To cultivate that connection despite great distance, Acosta Teich created pieces that honor the musical genres of Argentina’s diverse regions, exploring their rhythms, contexts, vibes, and melodic structures. ”Argentina is the thread running through FOLKLORE,” he explains. “Every
piece is a different genre that represents a different area. I play music with a mix of jazz and Latin languages, but the root is always the music from my town and country. I feel most connected to those roots.”

Some of these pieces intertwine with personal stories, such as “Tengo una Astilla,” which takes sonorous, slow vidala, the musical style heard in the mountains near Acosta Teich’s hometown,
to pay loving tribute to his late grandmother.
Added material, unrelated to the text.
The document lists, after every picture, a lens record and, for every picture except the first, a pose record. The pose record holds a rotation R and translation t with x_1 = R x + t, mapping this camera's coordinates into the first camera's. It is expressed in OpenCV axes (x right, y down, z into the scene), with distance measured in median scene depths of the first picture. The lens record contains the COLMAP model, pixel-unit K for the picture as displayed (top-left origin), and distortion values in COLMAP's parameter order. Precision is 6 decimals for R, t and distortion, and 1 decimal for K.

Some paint a musical picture of local traditions,
such as the tinku-inspired “Fiesta Manka,” with its intricate swagger and elegant arrangement of sax and voice, hinting at the boisterous celebration held by the Aymara in Northern Argentina.
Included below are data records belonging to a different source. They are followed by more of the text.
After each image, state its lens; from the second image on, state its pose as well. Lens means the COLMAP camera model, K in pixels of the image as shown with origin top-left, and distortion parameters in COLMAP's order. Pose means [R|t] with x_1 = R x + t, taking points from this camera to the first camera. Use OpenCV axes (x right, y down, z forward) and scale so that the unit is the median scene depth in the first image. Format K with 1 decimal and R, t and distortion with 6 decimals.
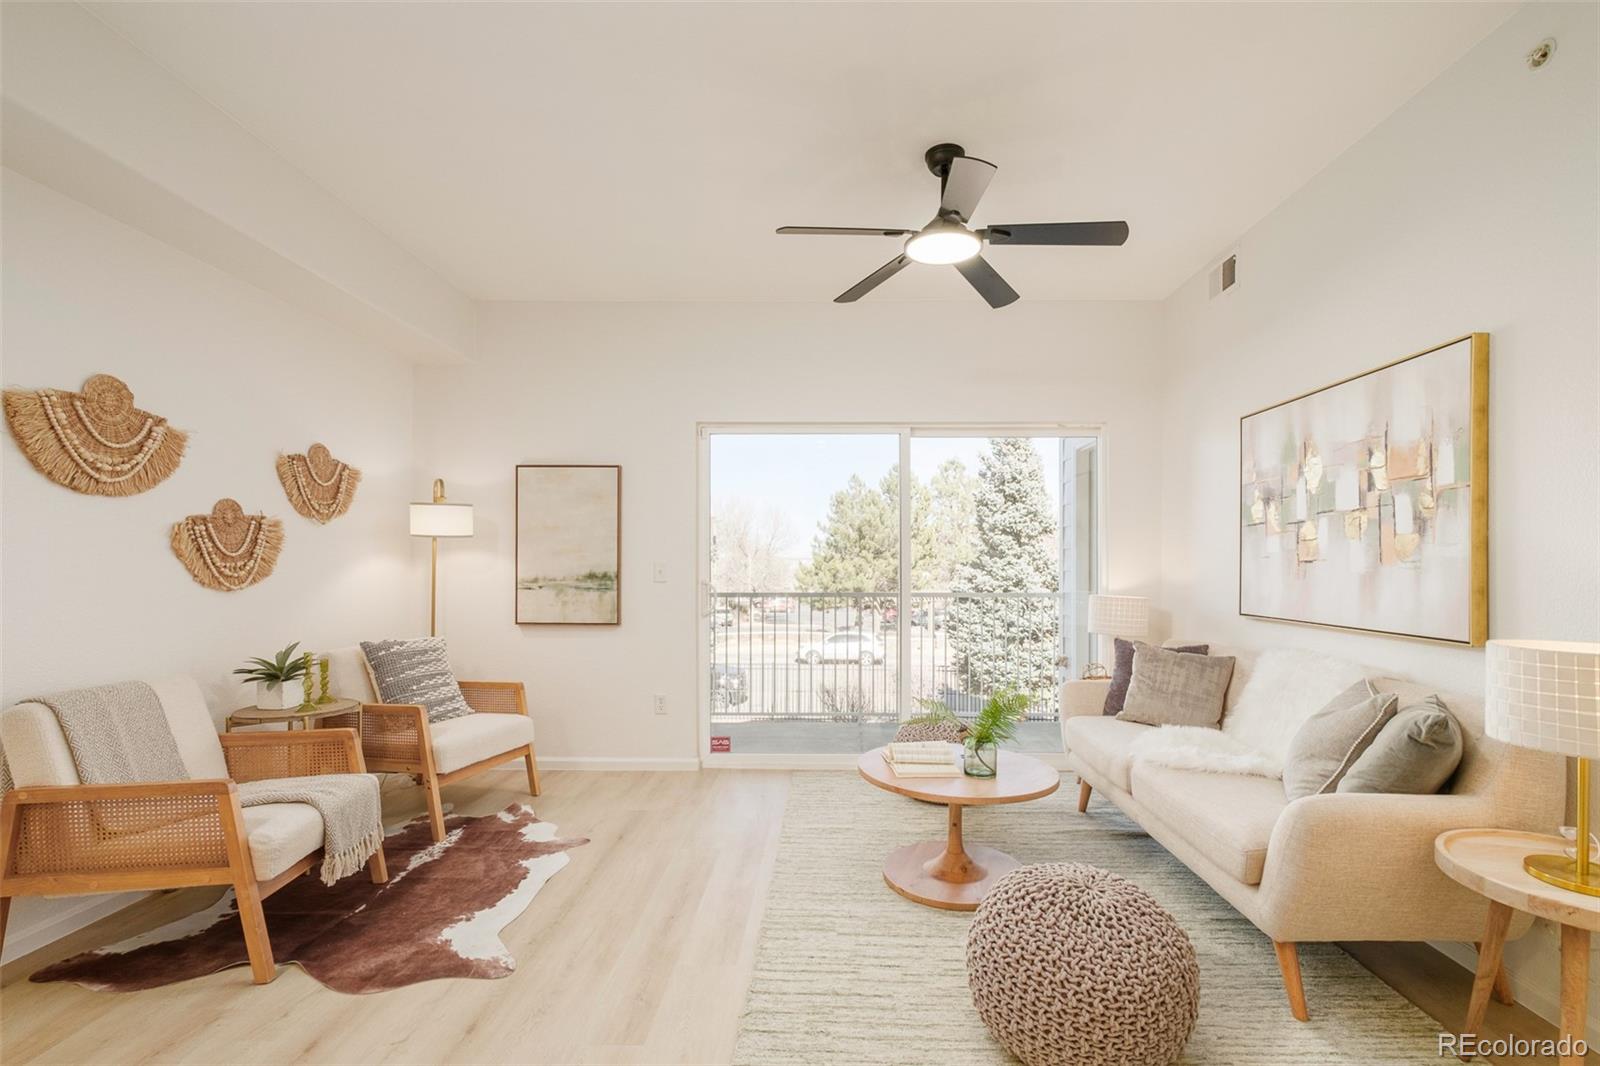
lens RADIAL K [[733.1, 0, 824.3], [0, 733.1, 556.7], [0, 0, 1]] dist [-0.008800, 0.000797]
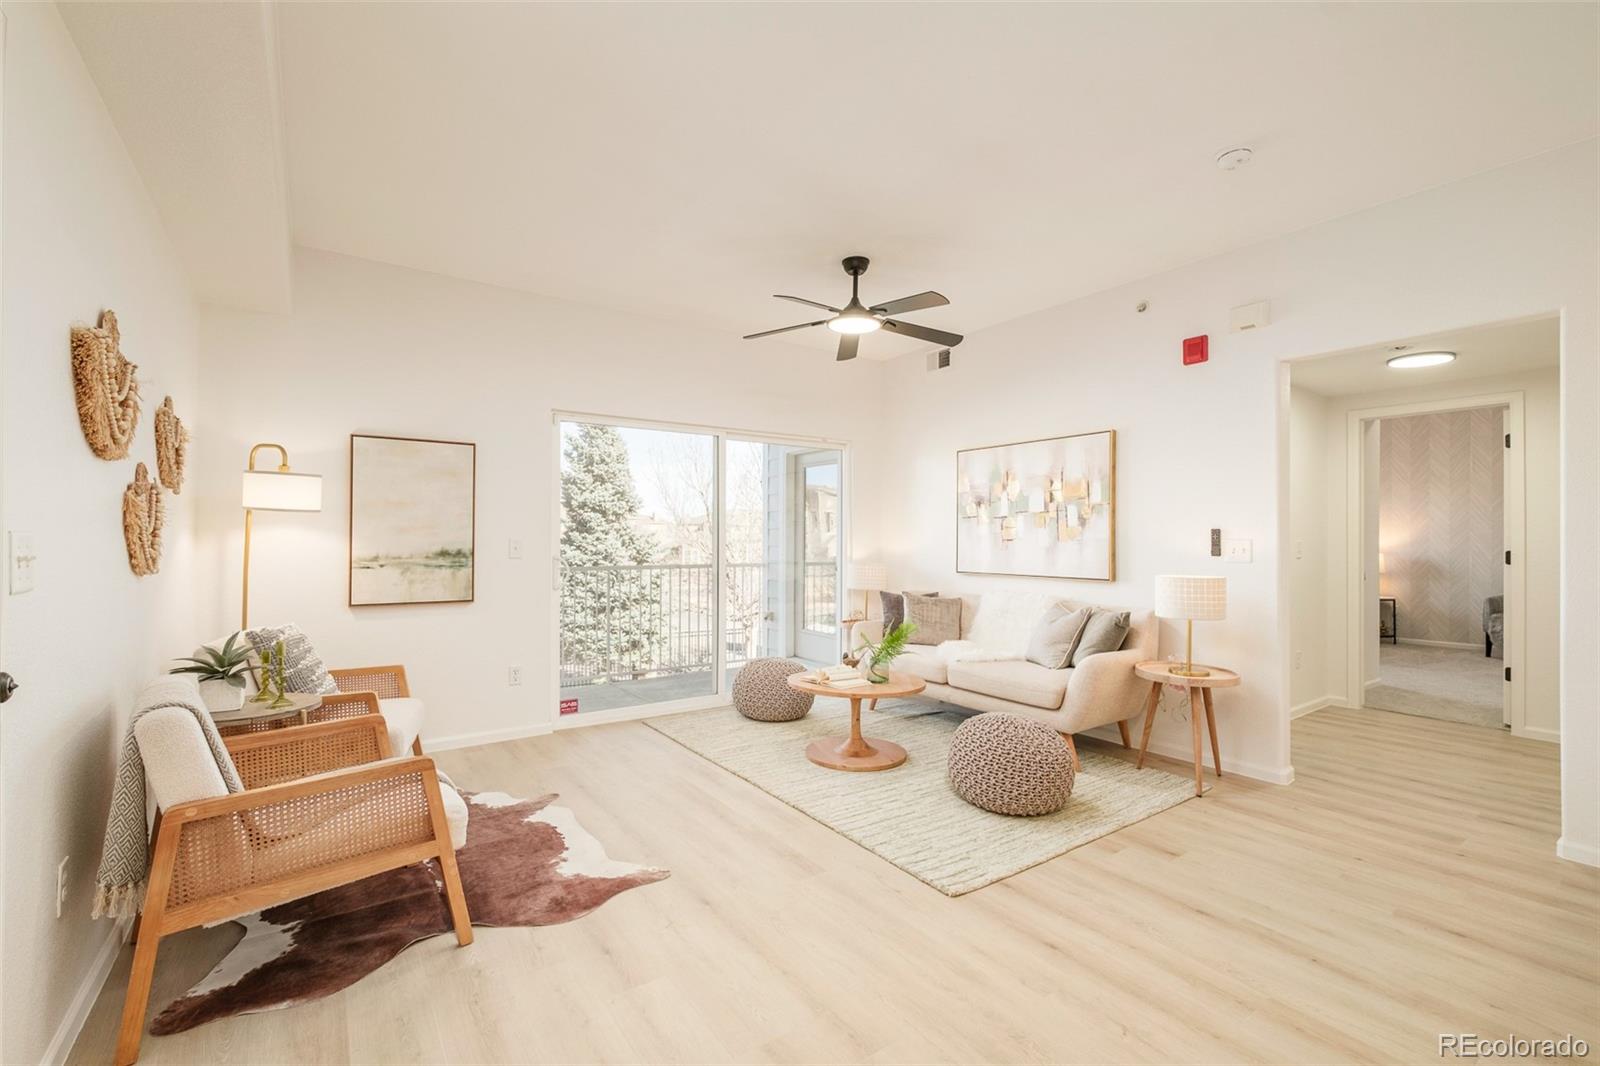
lens RADIAL K [[695.0, 0, 809.2], [0, 695.0, 538.3], [0, 0, 1]] dist [-0.003942, -0.000095]
pose [[0.810652, 0.002027, 0.585525, -0.465155], [-0.007161, 0.999954, 0.006452, -0.003301], [-0.585485, -0.009424, 0.810629, -0.043720]]
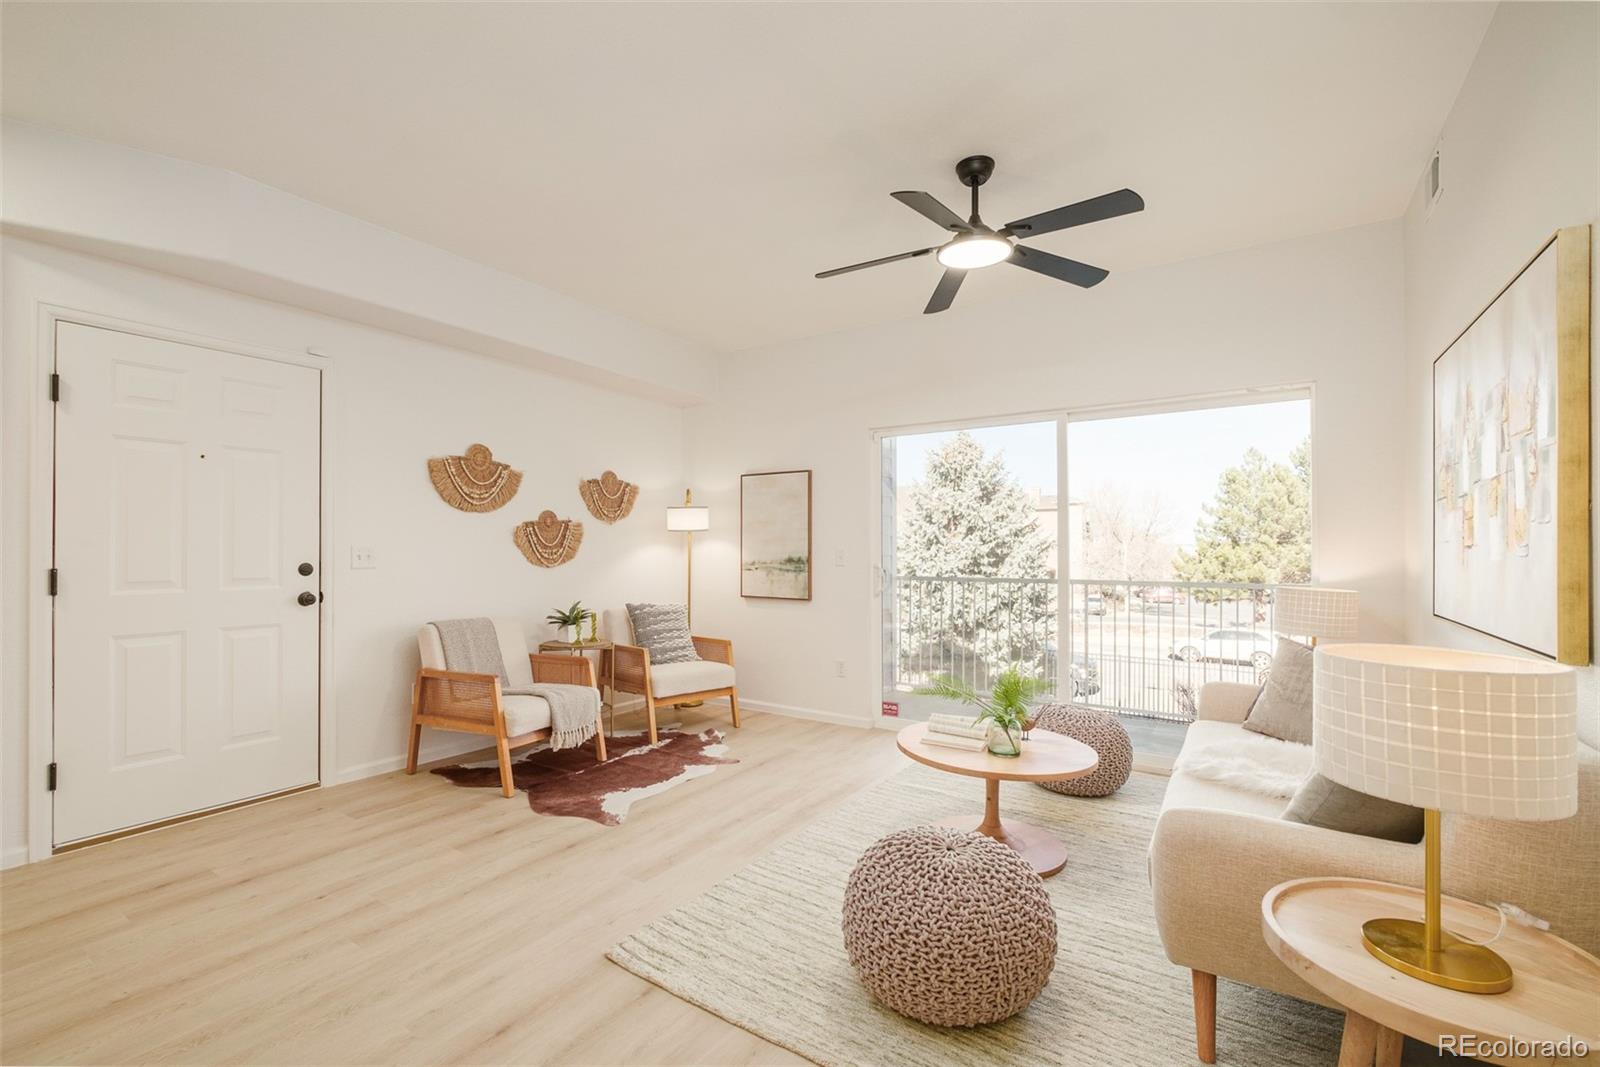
lens RADIAL K [[695.0, 0, 766.3], [0, 695.0, 539.8], [0, 0, 1]] dist [-0.003942, -0.000095]
pose [[0.827951, -0.009232, -0.560724, 0.312174], [0.005912, 0.999953, -0.007735, 0.000332], [0.560769, 0.003089, 0.827966, -0.002898]]
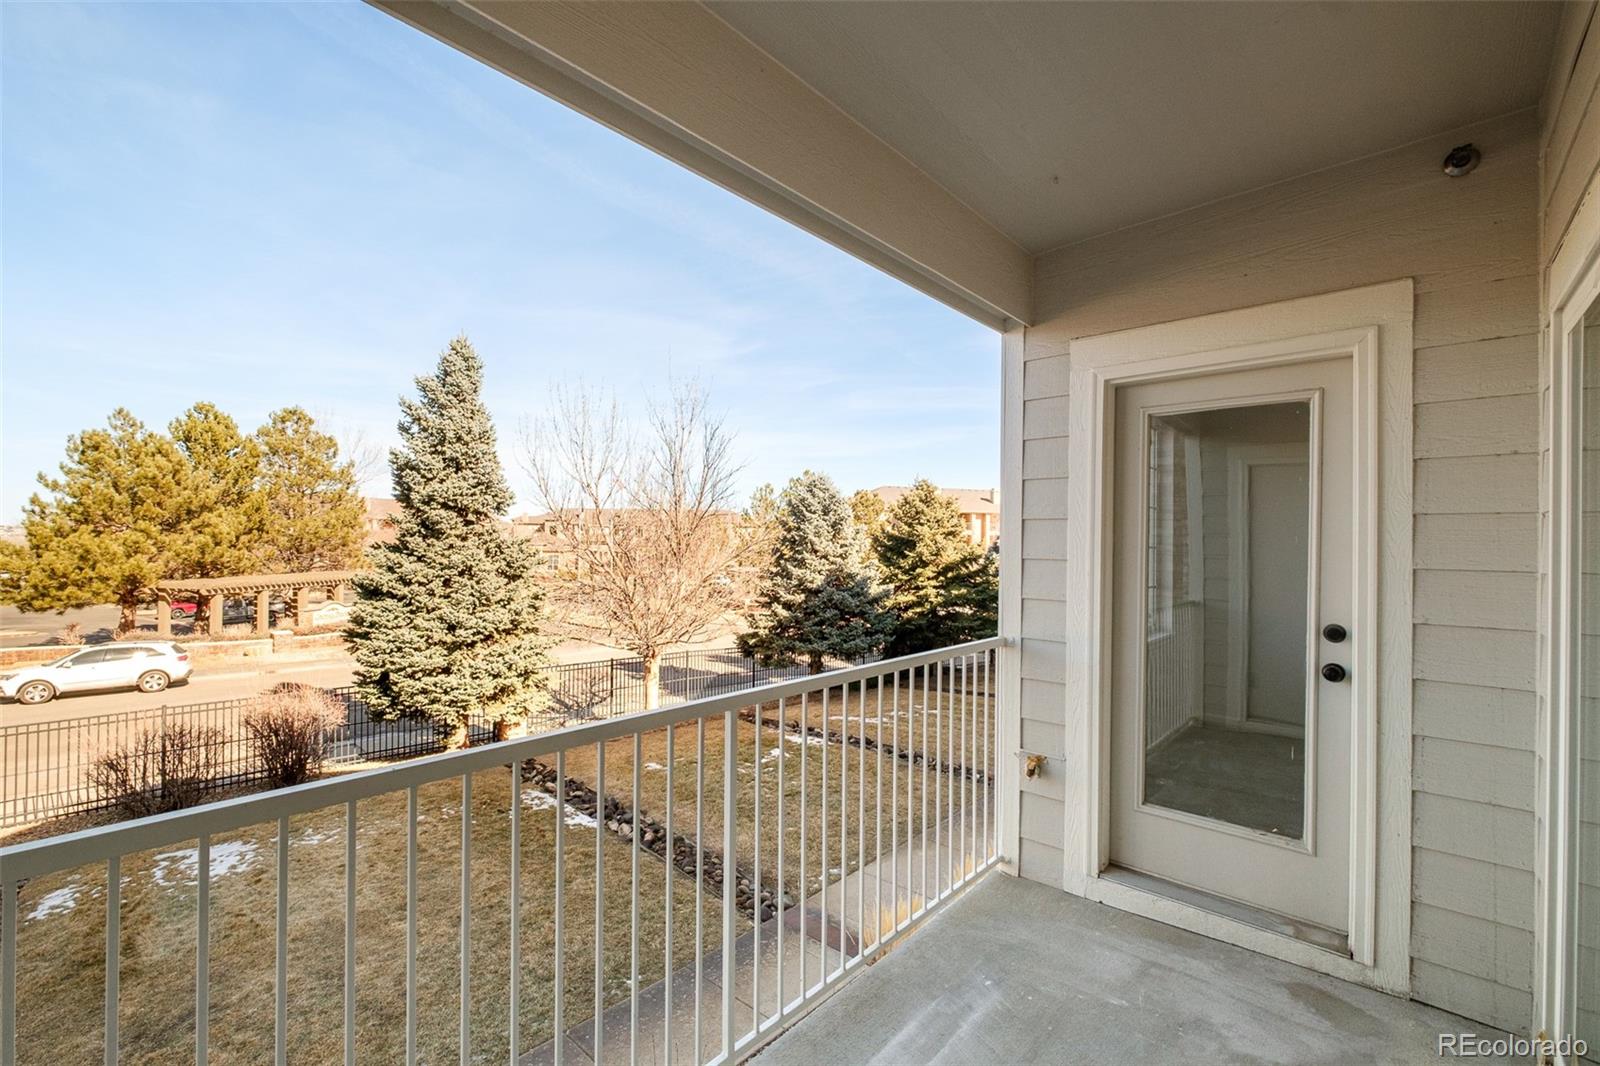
lens RADIAL K [[695.0, 0, 819.5], [0, 695.0, 539.9], [0, 0, 1]] dist [-0.003942, -0.000095]
pose [[0.654916, 0.008401, 0.755655, -0.240251], [-0.016367, 0.999861, 0.003069, -0.033298], [-0.755525, -0.014378, 0.654962, 1.100637]]
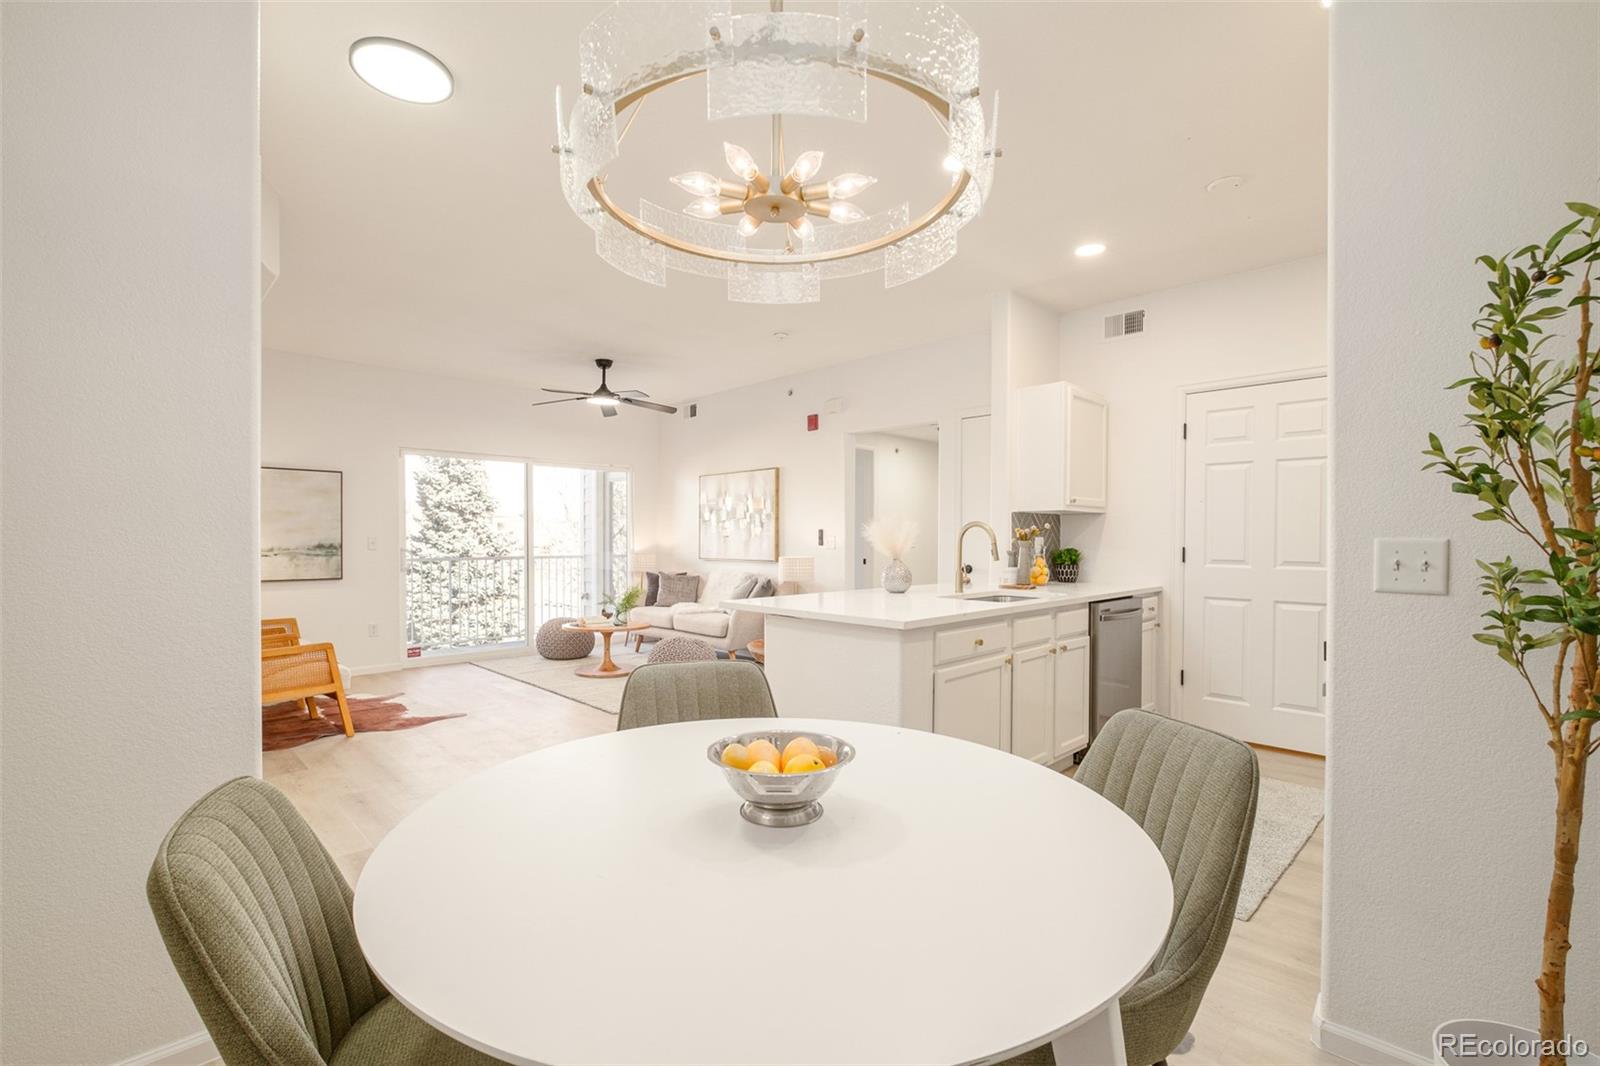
lens RADIAL K [[695.0, 0, 807.5], [0, 695.0, 546.7], [0, 0, 1]] dist [-0.003942, -0.000095]
pose [[0.702927, -0.010814, 0.711179, -0.615786], [-0.005606, 0.999769, 0.020743, -0.006857], [-0.711240, -0.018568, 0.702704, -0.652753]]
Yet Acosta Teich also pays homage to his chosen home, New York, with its multicultural, wildly creative jazz scene. He has never been satisfied to simply transmit folk songs or styles; he uses
his extensive composition training to open them up. He lets his fellow players bring their own languages to the table, and the result sounds like it could only happen in New York. Though Acosta Teich’s core group hails from Argentina (Franco Pinna on drums, Leo Genevese on piano and Fender Rhodes, and Julio Botti on saxophone), FOLKLORE features musicians
with a wide range of backgrounds and influences, notably House of Waters’ bassist Moto Fukushima. It also includes several guests: Brazilian cellist Jaques Morelenbaum, whose work with Jobim and others has led to comparisons with Yo Yo Ma; Snarky Puppy violinist Zach Brock;
guitarist Mike Stern (Blood Sweat & Tears, Miles Davis); and vocalist and songwriter Eleanor Dubinsky, who adds her lyrics and voice in soaring vocal lines that interplay with Botti’s sax. The result is music that speaks in its own distinct dialect of Latin folk and jazz, that leaps here, there,
and into the stratosphere.

“Perro Con Dos Colas” epitomizes how Acosta Teich turns separation and tension into connection on FOLKLORE. Acosta Teich composed a new setting and sang a poem by Argentine writer Bernardo Palombo, originally from Mendoza and a forty-year New York City resident. Using the image of a dog wagging two tails in happiness, Palombo’s poem chronicles
the joys of being both here and there, of loving New York while still finding contentment in past memories and connections to Argentina. Acosta Teich’s earthy voice and feather-light guitar
channel the poem’s sweetness and yearning as his band gently supports the song in dreamy waves and Mike Stern tears into a guitar solo with true New York grit.

Thanks to their shared native musical language, the musicians, many of whom perform with world renowned jazz superstars, can experiment freely with their folk roots.“FOLKLORE is like an intellectually edgy peña: You get together and improvise and explore, but you also bring in theory, sophisticated ideas, and intention,” he says. “We take our folk roots and fly together from there.”